- **Fragmento citado**
::::::::::
“Bien sabemos los analistas que si Dios no existe, entonces ya nada está permitido. Los neuróticos nos lo demuestran todos los días”. Jacques Lacan

Se suele decir que el consumo de alcohol entre la gente joven alcanza niveles alarmantes. Es verdad. Como muestra, basta citar “la previa”, ese hito social que aglutina adolescentes en el ambiente reservado y protegido de un hogar, mientras se espera la salida propiamente dicha. Qué es lo que se espera y qué es lo que se prepara en la previa, bien puede brindarnos algunos rastros para elucidar un fenómeno a todas luces preocupante.
::::::::::
- **Datos mostrados**
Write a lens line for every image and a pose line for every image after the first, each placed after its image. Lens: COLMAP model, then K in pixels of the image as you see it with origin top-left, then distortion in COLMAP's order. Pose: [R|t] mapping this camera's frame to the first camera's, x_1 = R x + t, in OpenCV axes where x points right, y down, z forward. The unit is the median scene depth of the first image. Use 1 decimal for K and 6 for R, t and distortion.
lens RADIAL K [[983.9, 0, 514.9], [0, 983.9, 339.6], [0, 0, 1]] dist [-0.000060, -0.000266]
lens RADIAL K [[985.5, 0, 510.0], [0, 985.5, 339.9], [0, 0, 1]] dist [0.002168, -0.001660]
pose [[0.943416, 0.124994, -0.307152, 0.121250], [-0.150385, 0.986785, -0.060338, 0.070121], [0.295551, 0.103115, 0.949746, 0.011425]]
::::::::::
- **Lo que se pide 1**
Devuelve del texto sobre la previa el tramo que empieza en las palabras "Se suele decir" y termina después de "todas luces preocupante.".
- **Lo que se pide 2**
Responde con lo que dice el texto sobre la previa:
(a) ¿A quién se atribuye la cita del comienzo?
(b) Según esa cita, ¿qué pasa si Dios no existe?
(c) ¿En qué ambiente se juntan los adolescentes durante la previa?
- **Lo que se pide 3**
Sigue escribiendo el texto sobre la previa desde su última oración.
No hace falta mirar el listado para nada de esto.

- **Respuesta final 1**
Se suele decir que el consumo de alcohol entre la gente joven alcanza niveles alarmantes. Es verdad. Como muestra, basta citar “la previa”, ese hito social que aglutina adolescentes en el ambiente reservado y protegido de un hogar, mientras se espera la salida propiamente dicha. Qué es lo que se espera y qué es lo que se prepara en la previa, bien puede brindarnos algunos rastros para elucidar un fenómeno a todas luces preocupante.

- **Respuesta final 2**
(a) A Jacques Lacan.
(b) Ya nada está permitido.
(c) En el ambiente reservado y protegido de un hogar.

- **Respuesta final 3**
Por empezar, hoy los adultos que nos escandalizamos frente a la ingesta de los chicos, decimos: “Qué barbaridad, en nuestra época tomábamos pero jamás de esta manera”. Es cierto, pero el razonamiento omite que nuestros chicos beben en el momento previo a salir a un mundo que hemos construido nosotros. Sin dudas, desde siempre el encuentro con el Otro sexo supone el riesgo del rechazo –por algo, ya Freud vinculaba el alcohol con el desengaño amoroso-, pero ¿cuáles son las coordenadas que hoy hacen necesaria tanta “preparación”? El lenguaje nos brinda datos invalorables. En efecto, para hacer referencia a la diversión, los chicos suelen decir: vamos a descontrolar. Bien, pregunta obligada: ¿qué es lo que está tan controlado, entonces, que se hace tan necesaria la ingesta de una sustancia cuyos efectos se distinguen por la desinhibición?
Por empezar, vale la pena indagar si hay permiso para fracasar, o si más bien, la época que vivimos está signada por un imperativo de éxito que no admite traspiés ni vacilaciones; es decir: estar siempre bien, triunfar en todo, lucir joven, pleno… al palo, como se suele escuchar. ¿Quién no quiere ser el canchero, el langa, el cool, el winner, que las seduce a todas; ese que dice lo apropiado en el momento preciso y adecuado?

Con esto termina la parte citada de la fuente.